* Your objective *
Everything in the listing that follows should be reproduced exactly except the pictures.

* Records for the task *

● ● ●

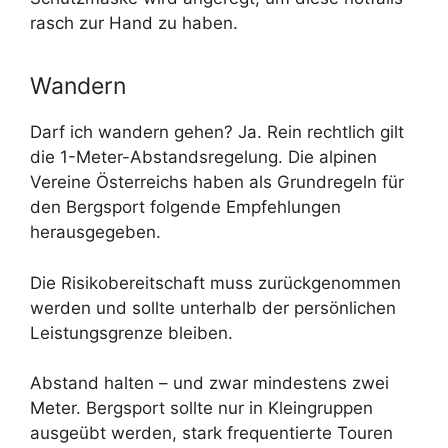
rasch zur Hand zu haben.
Wandern
Darf ich wandern gehen? Ja. Rein rechtlich gilt
die 1-Meter-Abstandsregelung. Die alpinen
Vereine Österreichs haben als Grundregeln für
den Bergsport folgende Empfehlungen
herausgegeben.
Die Risikobereitschaft muss zurückgenommen
werden und sollte unterhalb der persönlichen
Leistungsgrenze bleiben.
Abstand halten – und zwar mindestens zwei
Meter. Bergsport sollte nur in Kleingruppen
ausgeübt werden, stark frequentierte Touren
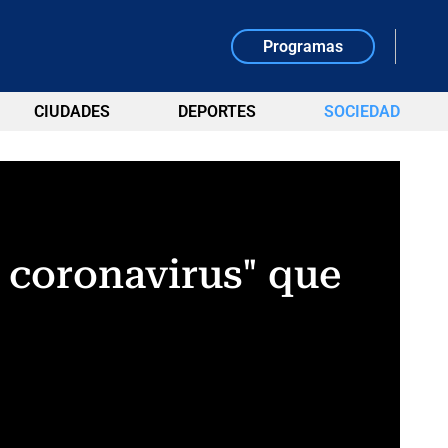
Programas
CIUDADES
DEPORTES
SOCIEDAD
a coronavirus" que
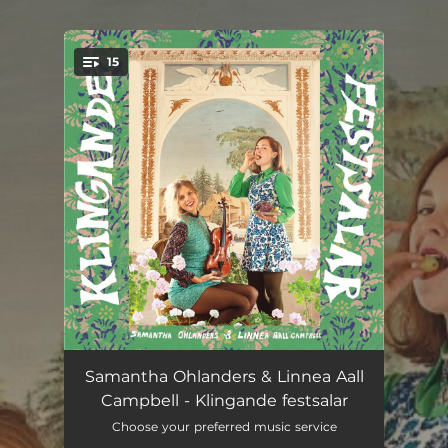
.
15
You're all set!
Genom de uppslagna dörrarna, Långdans åt flickorne
02:51
Samantha Ohlanders & Linnea Aall
Campbell - Klingande festsalar
Å nog så var jag viller
00:29
Choose your preferred music service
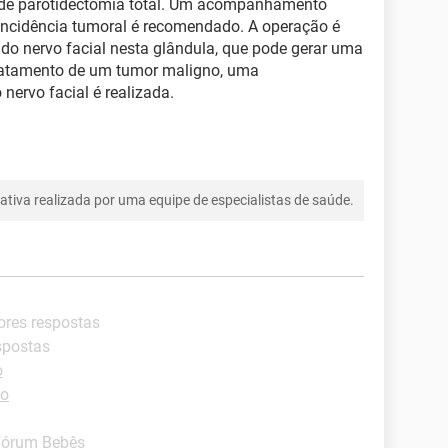
de parotidectomia total. Um acompanhamento
eincidência tumoral é recomendado. A operação é
do nervo facial nesta glândula, que pode gerar uma
tratamento de um tumor maligno, uma
 nervo facial é realizada.
tiva realizada por uma equipe de especialistas de saúde.
ores respostas
spostas
o
io
Fórum Bebês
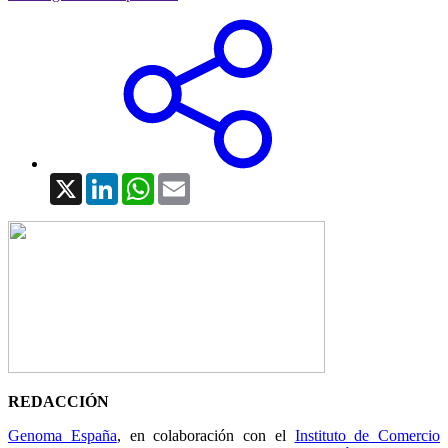
X
LinkedIn
WhatsApp
Email
REDACCIÓN
Genoma España
, en colaboración con el
Instituto de Comercio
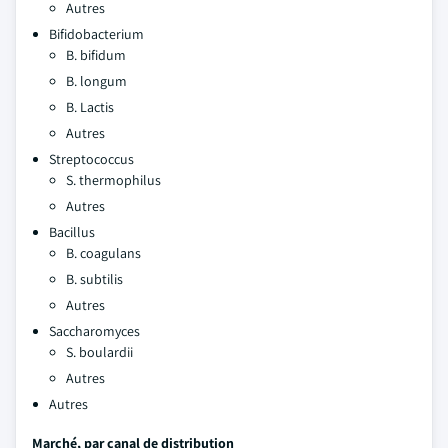
Autres
Bifidobacterium
B. bifidum
B. longum
B. Lactis
Autres
Streptococcus
S. thermophilus
Autres
Bacillus
B. coagulans
B. subtilis
Autres
Saccharomyces
S. boulardii
Autres
Autres
Marché, par canal de distribution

● ● ●

* Exercise answer *
rasch zur Hand zu haben.
Wandern
Darf ich wandern gehen? Ja. Rein rechtlich gilt
die 1-Meter-Abstandsregelung. Die alpinen
Vereine Österreichs haben als Grundregeln für
den Bergsport folgende Empfehlungen
herausgegeben.
Die Risikobereitschaft muss zurückgenommen
werden und sollte unterhalb der persönlichen
Leistungsgrenze bleiben.
Abstand halten – und zwar mindestens zwei
Meter. Bergsport sollte nur in Kleingruppen
ausgeübt werden, stark frequentierte Touren
Programas
CIUDADES
DEPORTES
SOCIEDAD
a coronavirus" que
.
15
You're all set!
Genom de uppslagna dörrarna, Långdans åt flickorne
02:51
Samantha Ohlanders & Linnea Aall
Campbell - Klingande festsalar
Å nog så var jag viller
00:29
Choose your preferred music service
de parotidectomia total. Um acompanhamento
eincidência tumoral é recomendado. A operação é
do nervo facial nesta glândula, que pode gerar uma
tratamento de um tumor maligno, uma
 nervo facial é realizada.
tiva realizada por uma equipe de especialistas de saúde.
ores respostas
spostas
o
io
Fórum Bebês
X
LinkedIn
WhatsApp
Email
REDACCIÓN
Genoma España
, en colaboración con el
Instituto de Comercio
Autres
Bifidobacterium
B. bifidum
B. longum
B. Lactis
Autres
Streptococcus
S. thermophilus
Autres
Bacillus
B. coagulans
B. subtilis
Autres
Saccharomyces
S. boulardii
Autres
Autres
Marché, par canal de distribution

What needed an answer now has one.